Et cette année, l’usine a fêté ses 20 ans, dont 10 sous les couleurs de Schaeffler pour sa marque LuK. Les plus anciens (ou les locaux) se souviendront des établissements Morinière, qui travaillaient sur place dès 1937, principalement pour la fabrication de composants de freinage. AP la reprend en 1979, jusqu’à ce qu’AP soit elle-même rachetée par le groupe Schaeffler, en 2004. Un tel historique méritait bien un petit tour d’horizon de cette activité méconnue.

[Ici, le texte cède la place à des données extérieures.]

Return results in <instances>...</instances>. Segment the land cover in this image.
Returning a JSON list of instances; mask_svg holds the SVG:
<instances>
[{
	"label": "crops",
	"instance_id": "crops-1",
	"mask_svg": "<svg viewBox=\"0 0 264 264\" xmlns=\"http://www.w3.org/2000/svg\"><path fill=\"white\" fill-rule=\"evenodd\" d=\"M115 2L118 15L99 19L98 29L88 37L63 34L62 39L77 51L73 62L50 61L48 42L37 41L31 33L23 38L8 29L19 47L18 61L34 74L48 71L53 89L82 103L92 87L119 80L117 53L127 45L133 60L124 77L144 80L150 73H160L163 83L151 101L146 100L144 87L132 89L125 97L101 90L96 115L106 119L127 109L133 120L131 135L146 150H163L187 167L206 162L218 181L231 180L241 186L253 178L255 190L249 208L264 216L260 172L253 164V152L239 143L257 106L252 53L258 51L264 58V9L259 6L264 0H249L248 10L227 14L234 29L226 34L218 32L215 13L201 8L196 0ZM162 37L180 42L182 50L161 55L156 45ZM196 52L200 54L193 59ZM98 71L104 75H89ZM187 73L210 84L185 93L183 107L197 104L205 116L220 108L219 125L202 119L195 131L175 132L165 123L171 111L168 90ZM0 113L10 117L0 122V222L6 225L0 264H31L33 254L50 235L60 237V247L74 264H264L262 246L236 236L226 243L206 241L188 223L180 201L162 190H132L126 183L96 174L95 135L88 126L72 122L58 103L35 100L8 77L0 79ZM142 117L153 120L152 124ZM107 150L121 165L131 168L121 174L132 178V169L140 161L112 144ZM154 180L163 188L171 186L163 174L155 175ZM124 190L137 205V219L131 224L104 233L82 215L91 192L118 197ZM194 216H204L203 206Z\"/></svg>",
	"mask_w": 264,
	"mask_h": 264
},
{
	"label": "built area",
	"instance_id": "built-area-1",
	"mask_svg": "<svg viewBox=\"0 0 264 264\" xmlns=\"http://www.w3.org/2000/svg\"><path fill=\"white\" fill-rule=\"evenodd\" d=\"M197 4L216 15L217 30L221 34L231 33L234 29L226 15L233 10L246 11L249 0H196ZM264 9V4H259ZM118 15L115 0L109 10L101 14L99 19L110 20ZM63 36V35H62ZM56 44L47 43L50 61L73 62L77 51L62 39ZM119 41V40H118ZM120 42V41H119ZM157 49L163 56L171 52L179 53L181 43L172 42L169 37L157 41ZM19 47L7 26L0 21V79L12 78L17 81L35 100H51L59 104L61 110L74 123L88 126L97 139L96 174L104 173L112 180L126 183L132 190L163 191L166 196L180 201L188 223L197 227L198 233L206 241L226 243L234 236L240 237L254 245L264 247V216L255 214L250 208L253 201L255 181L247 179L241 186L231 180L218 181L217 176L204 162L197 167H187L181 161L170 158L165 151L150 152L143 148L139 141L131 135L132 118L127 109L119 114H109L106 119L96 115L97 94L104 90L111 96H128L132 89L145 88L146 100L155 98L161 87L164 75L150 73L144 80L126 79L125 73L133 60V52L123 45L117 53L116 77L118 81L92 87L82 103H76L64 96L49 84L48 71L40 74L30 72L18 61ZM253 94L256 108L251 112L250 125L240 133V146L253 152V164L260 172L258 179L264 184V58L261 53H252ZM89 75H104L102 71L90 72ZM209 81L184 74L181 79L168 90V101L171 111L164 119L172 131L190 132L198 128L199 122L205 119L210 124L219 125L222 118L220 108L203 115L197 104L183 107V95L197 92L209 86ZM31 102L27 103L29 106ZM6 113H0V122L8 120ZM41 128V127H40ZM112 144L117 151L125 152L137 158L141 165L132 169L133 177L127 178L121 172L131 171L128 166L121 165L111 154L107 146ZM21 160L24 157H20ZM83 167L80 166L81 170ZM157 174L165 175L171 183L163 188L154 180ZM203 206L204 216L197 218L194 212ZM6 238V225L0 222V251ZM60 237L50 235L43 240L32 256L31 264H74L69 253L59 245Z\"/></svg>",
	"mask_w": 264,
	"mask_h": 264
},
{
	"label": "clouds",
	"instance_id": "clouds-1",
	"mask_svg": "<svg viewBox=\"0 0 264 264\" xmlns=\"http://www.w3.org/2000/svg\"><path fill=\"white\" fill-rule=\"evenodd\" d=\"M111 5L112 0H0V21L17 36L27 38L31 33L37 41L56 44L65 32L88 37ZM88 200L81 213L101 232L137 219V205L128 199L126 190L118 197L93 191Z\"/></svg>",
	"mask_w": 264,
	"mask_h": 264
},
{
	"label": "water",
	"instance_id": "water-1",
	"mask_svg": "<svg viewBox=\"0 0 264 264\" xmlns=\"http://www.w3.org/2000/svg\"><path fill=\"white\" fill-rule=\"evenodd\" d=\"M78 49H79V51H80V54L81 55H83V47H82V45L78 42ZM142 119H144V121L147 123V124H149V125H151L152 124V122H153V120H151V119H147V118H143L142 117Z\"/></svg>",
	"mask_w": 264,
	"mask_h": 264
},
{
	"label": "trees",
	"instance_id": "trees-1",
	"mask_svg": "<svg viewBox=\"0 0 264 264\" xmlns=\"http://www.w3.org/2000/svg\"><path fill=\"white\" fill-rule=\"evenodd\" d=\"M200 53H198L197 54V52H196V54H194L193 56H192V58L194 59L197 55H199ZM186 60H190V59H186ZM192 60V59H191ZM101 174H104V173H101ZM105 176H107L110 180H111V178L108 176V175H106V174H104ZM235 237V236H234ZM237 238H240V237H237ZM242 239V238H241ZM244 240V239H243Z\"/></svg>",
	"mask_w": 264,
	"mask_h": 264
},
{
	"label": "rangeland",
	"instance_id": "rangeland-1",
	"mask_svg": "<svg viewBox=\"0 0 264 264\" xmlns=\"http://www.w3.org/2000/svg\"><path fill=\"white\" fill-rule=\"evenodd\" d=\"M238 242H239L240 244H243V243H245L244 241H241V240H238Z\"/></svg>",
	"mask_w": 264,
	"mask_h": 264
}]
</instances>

On a beau se trouver dans une usine de mécanique, on est bien loin ici des Temps modernes, le film où Charlie Chaplin vissait des boulons à la chaîne. Ici, l’ambiance serait plutôt à la charlotte médicale, à la propreté chirurgicale et à la précision millimétrique. Dans les chaînes d’assemblage du site, les 205 salariés de LuK fabriquent annuellement des commandes d’embrayages pour Renault (35 % de la production) et Peugeot (13 %), mais aussi pour Ford, Fiat, Tata, et bien d’autres. Dans le détail, on fabrique ici annuellement 4,2 millions de tuyaux, 2,6 millions de récepteurs et 1,5 million d’émetteurs répartis aux deux tiers pour la première monte et un tiers pour la rechange.

Marché dynamique

L’avenir de l’unité de Chevilly, forte de son historique et de son prestigieux pedigree, semble assuré pour l’activité première monte grâce à la volonté du groupe de conserver sur place une véritable R&D de pointe. Et, en rechange, ne boudons pas notre plaisir, le site industriel français bénéficie également d’un marché qui se porte plutôt bien. En effet, les butées mécaniques, qui s’usent, sont en général remplacées en même temps que l’embrayage, à la faveur des kits complets mis en place par les équipementiers. Certes, ces composants ont tendance à se voir de plus en plus remplacés par des butées hydrauliques, ce qui ne change finalement pas grand-chose à l’opération de maintenance, si ce n’est la valeur unitaire de la pièce. Guillaume Donet, responsable marketing de Schaeffler France, confirme que les ventes progressent de 25 % par an sur ces composants.